Your email address will not be published. Required fields are marked *

Your Trusted Source for Accurate and Timely Updates!

Our commitment to accuracy, impartiality, and delivering breaking news as it happens has earned us the trust of a vast audience. Stay ahead with real-time updates on the latest events, trends.
FacebookLike
TwitterFollow
InstagramFollow
YoutubeSubscribe
LinkedInFollow
MediumFollow
- Advertisement -
Ad image

Popular Posts

New white paper reveals how smarter water treatment cut corrosion and saved 34 million gallons

System Efficiency and Environmental Influence.
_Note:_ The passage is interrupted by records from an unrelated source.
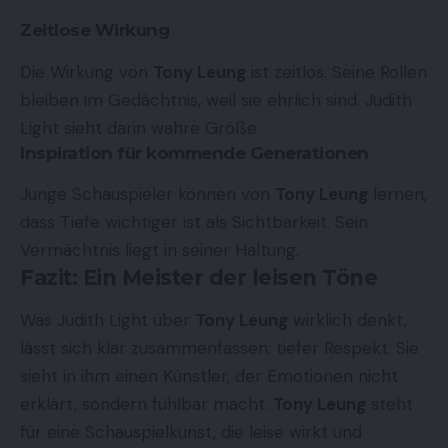
Zeitlose Wirkung
Die Wirkung von
Tony Leung
ist zeitlos. Seine Rollen
bleiben im Gedächtnis, weil sie ehrlich sind. Judith
Light sieht darin wahre Größe.
Inspiration für kommende Generationen
Junge Schauspieler können von
Tony Leung
lernen,
dass Tiefe wichtiger ist als Sichtbarkeit. Sein
Vermächtnis liegt in seiner Haltung.
Fazit: Ein Meister der leisen Töne
Was Judith Light über
Tony Leung
wirklich denkt,
lässt sich klar zusammenfassen: tiefer Respekt. Sie
sieht in ihm einen Künstler, der Emotionen nicht
erklärt, sondern fühlbar macht.
Tony Leung
steht
für eine Schauspielkunst, die leise wirkt und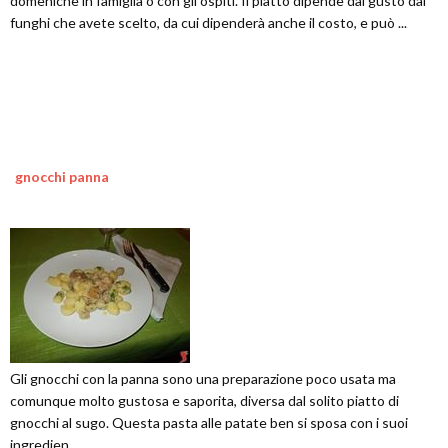
domeniche in famiglia o con gli ospiti. Il piatto dipende dal gusto dai
funghi che avete scelto, da cui dipenderà anche il costo, e può ...
gnocchi panna
Gli gnocchi con la panna sono una preparazione poco usata ma
comunque molto gustosa e saporita, diversa dal solito piatto di
gnocchi al sugo. Questa pasta alle patate ben si sposa con i suoi
ingredien...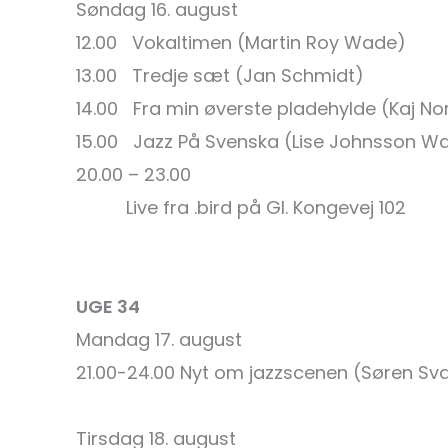
Søndag 16. august
12.00 Vokaltimen (Martin Roy Wade)
13.00 Tredje sæt (Jan Schmidt)
14.00 Fra min øverste pladehylde (Kaj No
15.00 Jazz På Svenska (Lise Johnsson W
20.00 – 23.00
Live fra .bird på Gl. Kongevej 102
UGE 34
Mandag 17. august
21.00-24.00 Nyt om jazzscenen (Søren Sv
Tirsdag 18. august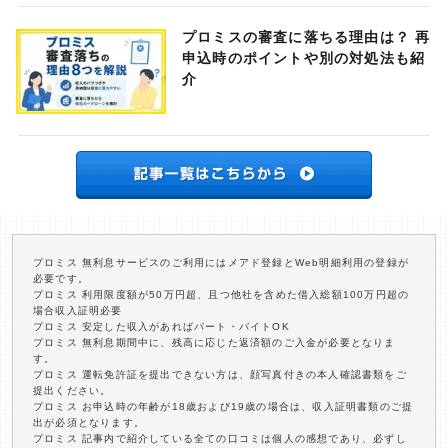
プロミスの審査に落ちる理由は？ 再
申込時のポイントや別の対処法も紹
介
プロミス 無利息サービスのご利用にはメアド登録とWeb明細利用の登録が
必要です。
プロミス 利用限度額が50万円超、且つ他社を含めた借入総額100万円超の
場合収入証明必要
プロミス 安定した収入があればパート・バイトOK
プロミス 無利息期間中に、残高に応じた返済額のご入金が必要となりま
す。
プロミス 運転免許証を提出できない方は、顔写真付きの本人確認書類をご
提出ください。
プロミス お申込時の年齢が18歳および19歳の場合は、収入証明書類のご提
出が必須となります。
プロミス 記事内で紹介している全ての口コミは個人の感想であり、必ずし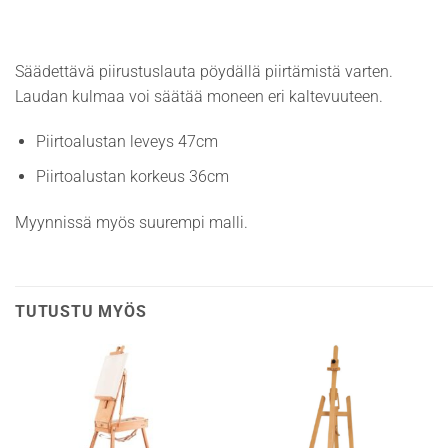
Säädettävä piirustuslauta pöydällä piirtämistä varten.
Laudan kulmaa voi säätää moneen eri kaltevuuteen.
Piirtoalustan leveys 47cm
Piirtoalustan korkeus 36cm
Myynnissä myös suurempi malli.
TUTUSTU MYÖS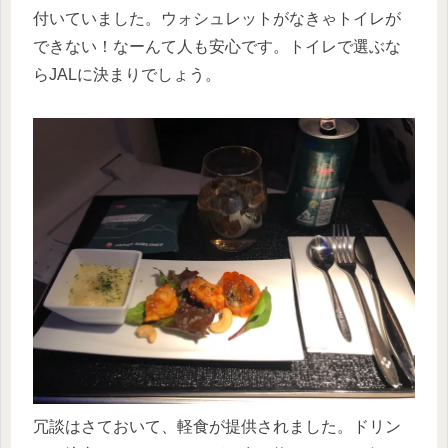
付いていました。ウォシュレットがなきゃトイレが
できない！なーんて人も安心です。トイレで選ぶな
らJALに決まりでしょう。
冗談はさておいて、軽食が提供されました。ドリン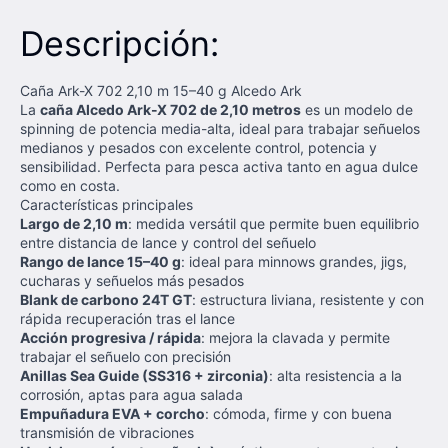
Descripción:
Caña Ark-X 702 2,10 m 15–40 g Alcedo Ark
La
caña Alcedo Ark-X 702 de 2,10 metros
es un modelo de
spinning de potencia media-alta, ideal para trabajar señuelos
medianos y pesados con excelente control, potencia y
sensibilidad. Perfecta para pesca activa tanto en agua dulce
como en costa.
Características principales
Largo de 2,10 m
: medida versátil que permite buen equilibrio
entre distancia de lance y control del señuelo
Rango de lance 15–40 g
: ideal para minnows grandes, jigs,
cucharas y señuelos más pesados
Blank de carbono 24T GT
: estructura liviana, resistente y con
rápida recuperación tras el lance
Acción progresiva / rápida
: mejora la clavada y permite
trabajar el señuelo con precisión
Anillas Sea Guide (SS316 + zirconia)
: alta resistencia a la
corrosión, aptas para agua salada
Empuñadura EVA + corcho
: cómoda, firme y con buena
transmisión de vibraciones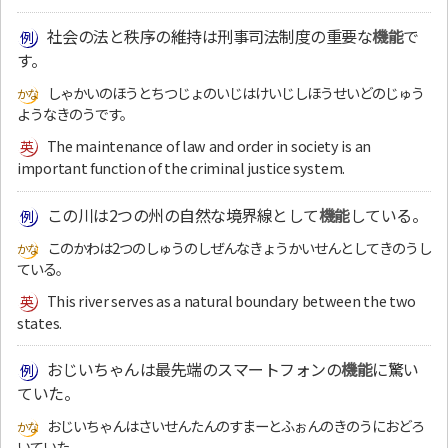
社会の法と秩序の維持は刑事司法制度の重要な
機能
で
す。
しゃかいのほうとちつじょのいじはけいじしほうせいどのじゅう
ようなきのうです。
The maintenance of law and order in society is an
important function of the criminal justice system.
この川は2つの州の自然な境界線として
機能
している。
このかわは2つのしゅうのしぜんなきょうかいせんとしてきのうし
ている。
This river serves as a natural boundary between the two
states.
おじいちゃんは最先端のスマートフォンの
機能
に驚い
ていた。
おじいちゃんはさいせんたんのすまーとふぉんのきのうにおどろ
いていた。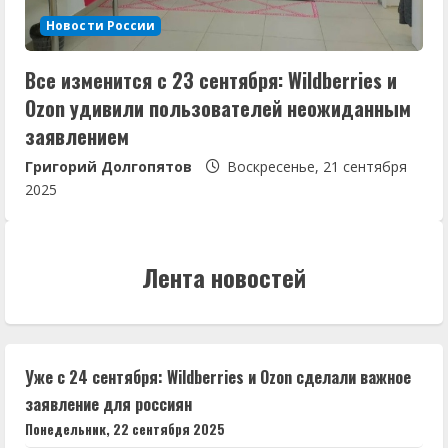
Новости России
Все изменится с 23 сентября: Wildberries и
Ozon удивили пользователей неожиданным
заявлением
Григорий Долгопятов
Воскресенье, 21 сентября
2025
Лента новостей
Уже с 24 сентября: Wildberries и Ozon сделали важное
заявление для россиян
Понедельник, 22 сентября 2025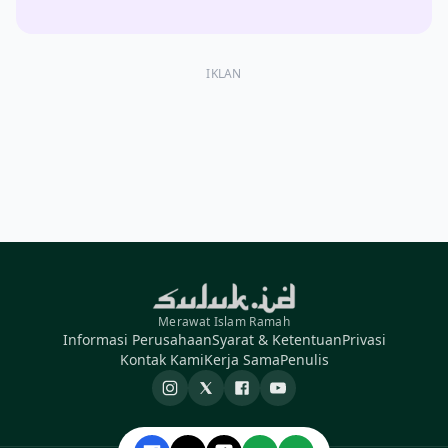
IKLAN
Merawat Islam Ramah
Informasi Perusahaan
Syarat & Ketentuan
Privasi
Kontak Kami
Kerja Sama
Penulis
Instagram
X
Facebook
YouTube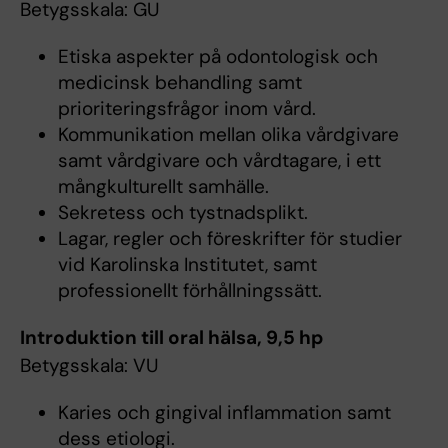
Betygsskala: GU
Etiska aspekter på odontologisk och
medicinsk behandling samt
prioriteringsfrågor inom vård.
Kommunikation mellan olika vårdgivare
samt vårdgivare och vårdtagare, i ett
mångkulturellt samhälle.
Sekretess och tystnadsplikt.
Lagar, regler och föreskrifter för studier
vid Karolinska Institutet, samt
professionellt förhållningssätt.
Introduktion till oral hälsa, 9,5 hp
Betygsskala: VU
Karies och gingival inflammation samt
dess etiologi.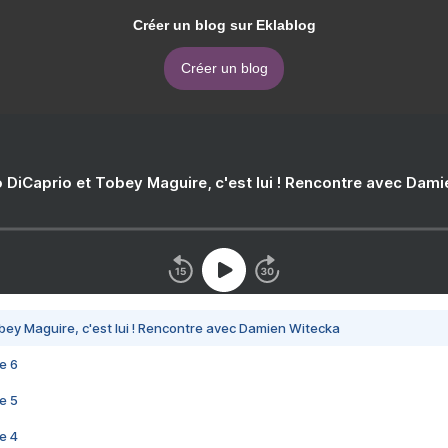
Créer un blog sur Eklablog
Créer un blog
 DiCaprio et Tobey Maguire, c'est lui ! Rencontre avec Dam
bey Maguire, c'est lui ! Rencontre avec Damien Witecka
e 6
e 5
e 4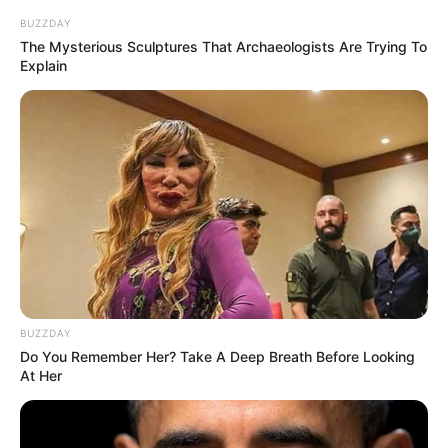
Pfizer-BioNTech, γεγονός που εγείρει σοβαρούς
BUZZDAY
προβληματισμούς
».
The Mysterious Sculptures That Archaeologists Are Trying To
Explain
Η θεσμοθετημένη διαδικασία παραγωγής εμβολίων
προβλέπει τουλάχιστον δεκαετία προκλινικών
μελετών.
Μια ενδιαφέρουσα επισήμανση του παρόντος άρθρου
αναφέρει ότι
«
όλοι οι εμπλεκόμενοι φορείς επιβάλλεται
να προσεγγίζουν επιστημονικώς μια προσεκτική,
αυστηρώς προτυποποιημένη και ποιοτική οδό
αντικειμενικής προσέγγισης που να διαφωτίζει εις βάθος
τα πιθανά οφέλη ή τις πιθανές ανεπιθύμητες δράσεις
των εμβολίων αυτών
.
Ένα σχετικό ανεπίτρεπτο
BUZZDAY
διαπιστούμενο επιστημονικό «
bias
»
ενέχει ευθύνες
.
Do You Remember Her? Take A Deep Breath Before Looking
At Her
Συνεπώς, ένα ασφαλές χρονικό διάστημα για την
εξασφάλιση αξιόπιστων αποτελεσμάτων, απαιτεί
τουλάχιστον 9 – 10 έτη προκλινικών μελετών, πριν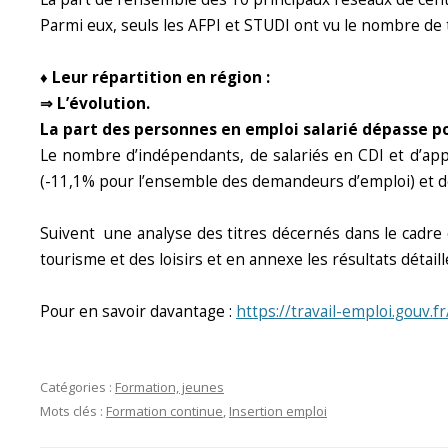
Parmi eux, seuls les AFPI et STUDI ont vu le nombre de
♦ Leur répartition en région :
⇒ L’évolution.
La part des personnes en emploi salarié dépasse po
Le nombre d’indépendants, de salariés en CDI et d’ap
(-11,1% pour l’ensemble des demandeurs d’emploi) et des
Suivent une analyse des titres décernés dans le cadre
tourisme et des loisirs et en annexe les résultats détaillé
Pour en savoir davantage :
https://travail-emploi.gouv.
Catégories :
Formation, jeunes
Mots clés :
Formation continue
,
Insertion emploi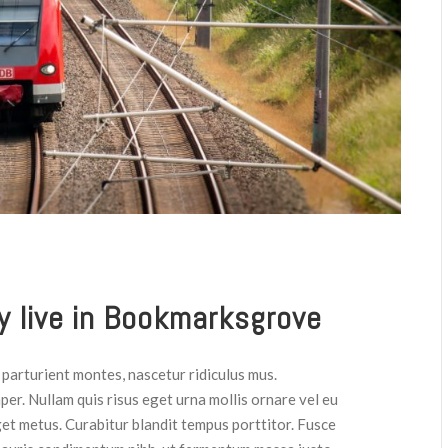
y live in Bookmarksgrove
parturient montes, nascetur ridiculus mus.
per. Nullam quis risus eget urna mollis ornare vel eu
get metus. Curabitur blandit tempus porttitor. Fusce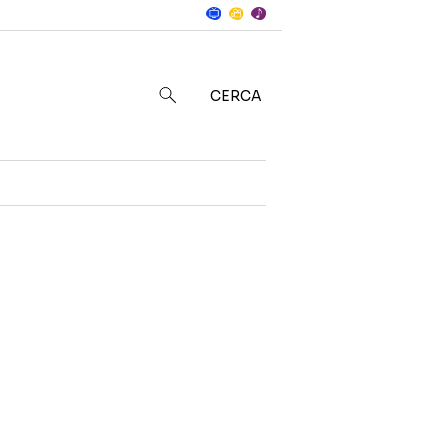
Notizie
in
CERCA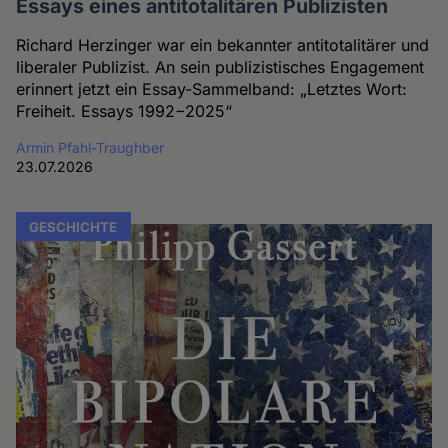
Essays eines antitotalitären Publizisten
Richard Herzinger war ein bekannter antitotalitärer und
liberaler Publizist. An sein publizistisches Engagement
erinnert jetzt ein Essay-Sammelband: „Letztes Wort:
Freiheit. Essays 1992−2025“
Armin Pfahl-Traughber
23.07.2026
GESCHICHTE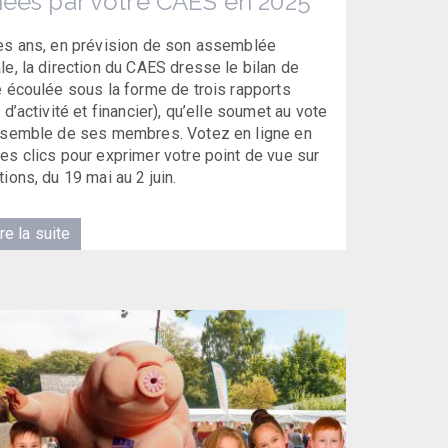
ées par votre CAES en 2025
es ans, en prévision de son assemblée
le, la direction du CAES dresse le bilan de
e écoulée sous la forme de trois rapports
 d’activité et financier), qu’elle soumet au vote
nsemble de ses membres. Votez en ligne en
es clics pour exprimer votre point de vue sur
ions, du 19 mai au 2 juin.
re la suite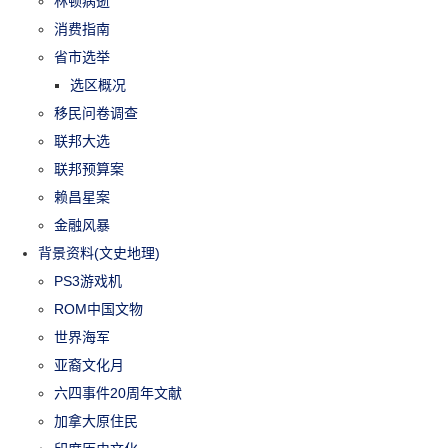
林顿病逝
消费指南
省市选举
选区概况
移民问卷调查
联邦大选
联邦预算案
赖昌星案
金融风暴
背景资料(文史地理)
PS3游戏机
ROM中国文物
世界海军
亚裔文化月
六四事件20周年文献
加拿大原住民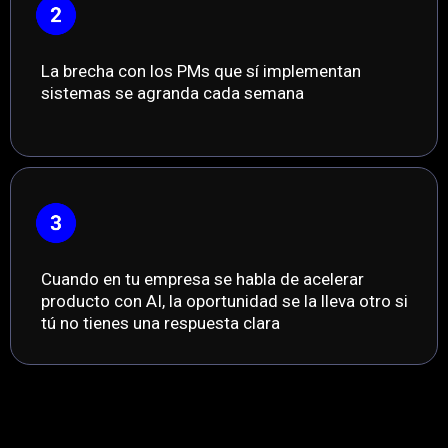
La brecha con los PMs que sí implementan
sistemas se agranda cada semana
Cuando en tu empresa se habla de acelerar
producto con AI, la oportunidad se la lleva otro si
tú no tienes una respuesta clara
The great doc gives an in-depth look into ChemTreat’s state-of-the-art…

April 23, 2025

Telegram and xAI forge Grok AI deal

Telegram has cast a take care of Elon Musk’s xAI to weave Grok AI into…

May 29, 2025

The Pros and Cons of Dry Coolers for Data Centers

Historically, the information heart cooling course of has required two key elements: a lot of…

July 12, 2025

Claude faces ‘industrial-scale’ AI model distillation

Anthropic has detailed three “industrial-scale” AI mannequin distillation campaigns by abroad labs designed to extract…

February 24, 2026

Google layoffs hit over 100 design roles amid AI spending shift

Google layoffs have hit greater than 100 employees in its design groups, marking the most…

October 2, 2025

You Might Also Like

STL launches Neuralis data centre connectivity suite in the U.S.
AI & Compute

STL launches Neuralis data centre connectivity suite in the U.S.

By saad
What is optical interconnect and why Lightelligence's $10B debut says it matters for AI
AI & Compute

What is optical interconnect and why Lightelligence’s $10B debut says it matters for AI

By saad
IBM launches AI platform Bob to regulate SDLC costs
AI & Compute

IBM launches AI platform Bob to regulate SDLC costs

By saad
The evolution of encoders: From simple models to multimodal AI
AI & Compute

The evolution of encoders: From simple models to multimodal AI

By saad

About Us

Data Center News is your dedicated source for data center infrastructure, AI compute, cloud, and industry news.

Top Categories

  • AI & Compute
  • Cloud Computing
  • Power & Cooling
  • Colocation
  • Security
  • Infrastructure
  • Sustainability
  • Industry News

Useful Links

  • Home
  • Contact
  • Privacy Policy
  • Terms & Conditions

Find Us on Socials

© 2026 Data Center News. All Rights Reserved.

© 2026 Data Center News. All Rights Reserved.
Welcome Back!

Sign in to your account

Lost your password?
We use cookies to ensure that we give you the best experience on our website. If you continue to use this site we will assume that you are happy with it.
You can revoke your consent any time using the Revoke consent button.